The Ultimate Cold/Flu Busting Soup

Broccoli, Carrot, Purple Potato Soup

You will need:
• 1 head of broccoli
• 4 carrots (1 chopped, 3 shredded)
• ½ purple onion, chopped
• 3 cloves garlic, minced
• 3 purple potatoes
• 1 L low sodium vegetable broth
• ½ tsp. garlic powder
• ½ tsp. onion powder
• 1 Tbsp. honey mustard (optional)
• Splash of apple cider vinegar
• 2 Tbsp. coconut oil
• ¼ tsp. Himalayan pink salt
• Pinch of black pepper
• Hormone/antibiotic free, free-range skinless boneless chicken breast (optional)

1. In a large pot, warm the coconut oil over medium heat and sauté the onions and garlic for about 6 minutes.

2. When the onions begin to soften, add the vegetable stock and bring to boil. For this recipe, I used the entire broccoli, stem and all. Peel and chop the broccoli stem and add to the pot first, while you wash, chop and prepare the rest of the broccoli and carrots.

3. Reduce heat and add the chopped broccoli and one chopped carrot. Gently simmer for roughly 6-8 minutes, or until the stalks begin to soften.

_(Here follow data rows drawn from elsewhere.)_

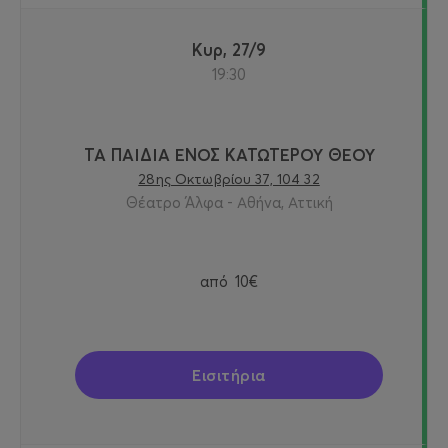
Κυρ, 27/9
19:30
ΤΑ ΠΑΙΔΙΑ ΕΝΟΣ ΚΑΤΩΤΕΡΟΥ ΘΕΟΥ
28ης Οκτωβρίου 37, 104 32
Θέατρο Άλφα - Αθήνα, Αττική
από
10€
Εισιτήρια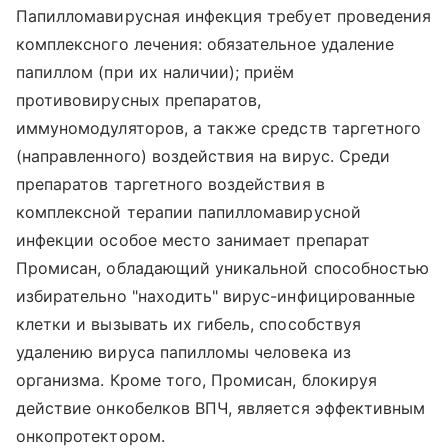
Папилломавирусная инфекция требует проведения
комплексного лечения: обязательное удаление
папиллом (при их наличии); приём
противовирусных препаратов,
иммуномодуляторов, а также средств таргетного
(направленного) воздействия на вирус. Среди
препаратов таргетного воздействия в
комплексной терапии папилломавирусной
инфекции особое место занимает препарат
Промисан, обладающий уникальной способностью
избирательно "находить" вирус-инфицированные
клетки и вызывать их гибель, способствуя
удалению вируса папилломы человека из
организма. Кроме того, Промисан, блокируя
действие онкобелков ВПЧ, является эффективным
онкопротектором.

4. While the broccoli is cooking, wash the potatoes and boil for 10 minutes, or until tender. When ready, remove from water and peel while still warm. The skins will slide off easily.  Chop and add them to the soup at the end.
*Cooking the potatoes whole will preserve their colour and nutritional value.

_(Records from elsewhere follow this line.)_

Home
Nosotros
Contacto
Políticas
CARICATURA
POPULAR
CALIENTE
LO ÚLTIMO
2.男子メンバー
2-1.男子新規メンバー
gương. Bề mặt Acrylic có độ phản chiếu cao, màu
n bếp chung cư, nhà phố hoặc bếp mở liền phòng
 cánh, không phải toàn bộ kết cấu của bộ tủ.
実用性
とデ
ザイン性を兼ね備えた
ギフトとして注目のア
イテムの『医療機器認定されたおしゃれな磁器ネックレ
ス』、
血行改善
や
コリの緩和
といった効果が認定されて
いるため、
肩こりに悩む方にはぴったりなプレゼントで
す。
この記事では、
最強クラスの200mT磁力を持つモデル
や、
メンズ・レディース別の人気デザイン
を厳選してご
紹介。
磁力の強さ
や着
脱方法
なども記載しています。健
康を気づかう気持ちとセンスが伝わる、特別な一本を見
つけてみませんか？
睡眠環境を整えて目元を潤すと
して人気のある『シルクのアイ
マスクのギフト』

5. When the broccoli begins to soften (be careful not to overcook), remove from heat and let it slightly cool before adding to a blender. Pulse a few times in the blender. You want to break up the large pieces, but be careful not to completely liquefy it.

6. Pour the soup back to the pot and add the shredded carrots and chopped potatoes. Gently simmer for another 5 minutes.

If adding chicken:
Fill a small/medium sized pot with water or vegetable stock and bring to a boil. Add the chicken and boil until cooked all the way through. Remove from water and let cool. When cool enough to handle, cut into bite sized pieces and add to the soup at the end.

Cold and flu got you blue? For my best cold and flu recover tips, see this post >> Cold and Flu Recovery Guide


Dairy-Free Cream of Broccoli Soup

dairy free broccoli soup
I love being able to enjoy some of my favourite comfort foods that I grew up with, yet most of the time they don’t fit in with the anti-inflammatory, hypoallergenic diet that keeps me healthy. That’s why it thrills me to pieces to be able to adapt these kind of homemade family recipes, using ingredients on my safe list. The best part is that I can also share these meals with my loved ones, without fearing that I’ve sacrificed flavor. My dad used to make the BEST cream of broccoli soup. If only he was still around to try my version of this classic recipe! I think he’d like it.

I don’t usually keep vegetable stock in the pantry, but that’s no problem because my fridge is very well stocked with all the ingredients to make this quick and easy broth. There’s nothing better than completely fresh homemade soup, especially with the subzero temperatures that we’re having right now in Windsor, Ontario! brrr

You will need:

  • 1 head of broccoli
  • 2 medium onions, chopped
  • 8 cloves garlic, chopped
  • 4 medium sized potatoes, chopped
  • ½ fennel bulb, chopped
  • 2 medium carrots (1 chopped for the stock, 1 grated and added after stock is made)
  • 2 celery stalks, chopped
  • 1 tsp dried thyme
  • 1 tbsp sea salt
  • 1 tps black pepper
  • 1 bay leaf
  • ¼ cup nutritional yeast
  • 1 cup coconut milk
  • 2 tbsp coconut oil
  • 2 cups of water

Wash, peel and chop potatoes and boil for 10 minutes. After 10 minutes they won’t be completely cooked but that’s okay. We’re going to let them finish softening up in the soup. This way, they soak up some of the flavor without making the soup too starchy.

Start the stock!
Heat the coconut oil over medium heat and sauté the onions and garlic while you wash, chop and prepare the following ingredients for your stock.

Onions, garlic, celery, 1 carrot, fennel, broccoli stems, thyme, salt, pepper.
Add your stock ingredients with ¼ cup of water.  Place lid and sweat veggies for ten minutes.
Add about half of your broccoli florets and 1.5 cups of water and gently simmer for another 10 minutes, or until everything is soft enough to purée. Purée!
Slowly pour in the coconut milk, potatoes, shredded carrots, nutritional yeast and the remaining broccoli florets and gently simmer for another ten minutes or so. Since I love sesame seeds and actively try to add them to every dish I make, sprinkle with sesame seeds, and enjoy!